# What did you get for Christmas?



## Mark Parrott (Dec 27, 2016)

I haven't seen a thread on this yet, so I thought i'd ask.  I got a painting by numbers set, an ice cream maker, a phone holder for my car, a video camera for my car & my brother bought me a...how do I describe this knowing young people may read this, a vibrating ring.


----------



## Caroline (Dec 27, 2016)

I got a pile of Il Divo and Andrea Rieu DVDs and CDS, a fleecy blanket and matching cushion in nice bright colours.

I am assuming your vibrating ring is for achy muscles rather than anything else Mark.


----------



## Amigo (Dec 27, 2016)

Mark Parrott said:


> I haven't seen a thread on this yet, so I thought i'd ask.  I got a painting by numbers set, an ice cream maker, a phone holder for my car, a video camera for my car & my brother bought me a...how do I describe this knowing young people may read this, a vibrating ring.



That will keep the piles jingling nicely Mark!


----------



## Mark Parrott (Dec 27, 2016)

Of course it is, Caroline.  That's right.  Aching muscles.


----------



## Kaylz (Dec 27, 2016)

Ok here goes my list - lots of green & blacks chocolate, a box of forrero rocher selection, a tub of roses (actually weighed one of each sweet to get the carbs lol), colouring book and pencils, mini snow globe, bob books , a charm bracelet with some charms , a necklace, a peter rabbit 50p  (been wanting one for ages) fleecy pj bottoms and money (very spoilt I know) x


----------



## Pumper_Sue (Dec 27, 2016)

Nothing as I give nothing, except time to cook lunch for my elderly landlord. I personally find Christmas far to commercial with very few people seeming to even know what Christmas is all about.


----------



## Mark Parrott (Dec 27, 2016)

Forgot to mention a big box of shortbread from our landlord.  At 10g carb a piece, think I can have the odd one with my cup of tea.


----------



## Martin Canty (Dec 27, 2016)

--------------------------------

EXERCISE REQUIREMENTS:
1) According to the Christmas gifts thread, why did Pumper_Sue receive nothing?
2) Answer these questions from the Christmas gifts thread:
(a) What fleecy items did Caroline receive?
(b) Who gave Mark Parrott the big box of shortbread?
(c) What coin had Kaylz been wanting for ages?
3) List every gift Mark Parrott says he received in the Christmas gifts thread.

DATA FOR ANALYSIS:
--------------------------------

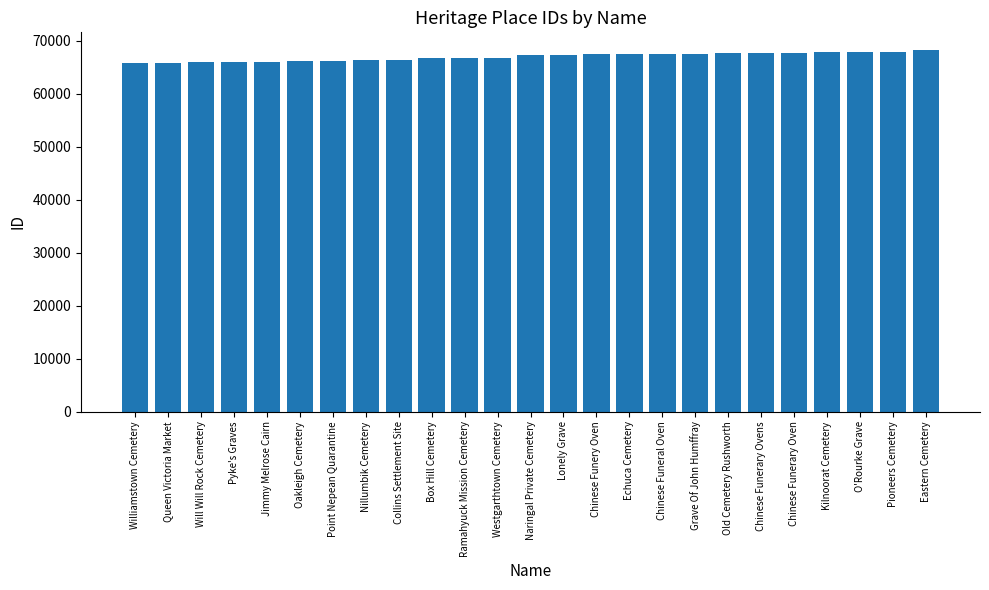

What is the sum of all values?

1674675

--------------------------------

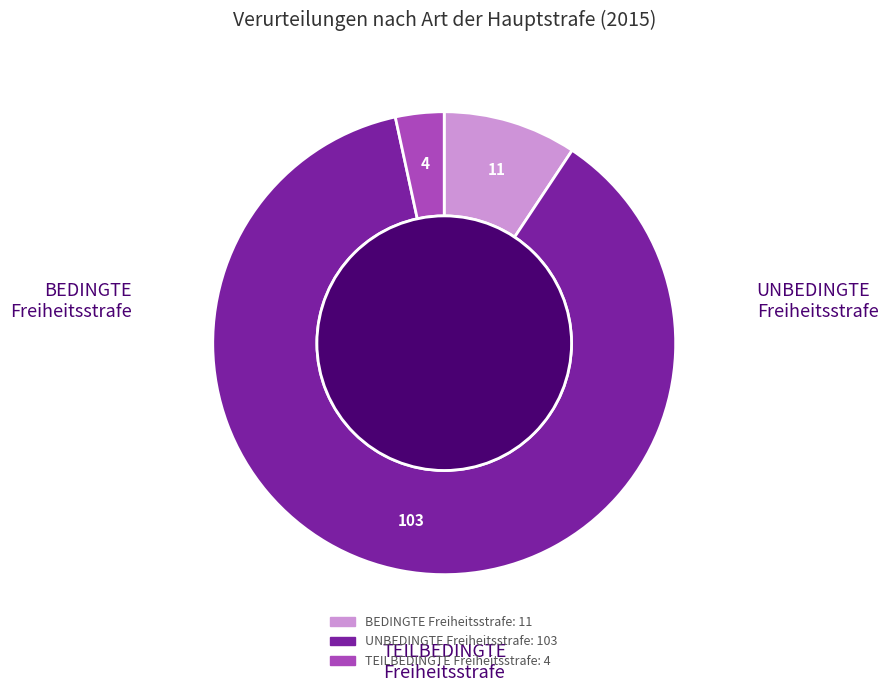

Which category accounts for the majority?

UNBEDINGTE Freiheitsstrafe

--------------------------------

ANSWERS GIVEN:
1) She received nothing because she gives nothing, apart from her time to cook lunch for her elderly landlord. She also finds Christmas too commercial, with very few people seeming to know what it is about.

2)
(a) A fleecy blanket and a matching cushion.
(b) His landlord.
(c) A Peter Rabbit 50p.

3)
- A painting by numbers set
- An ice cream maker
- A phone holder for his car
- A video camera for his car
- A vibrating ring (from his brother)
- A big box of shortbread (from his landlord)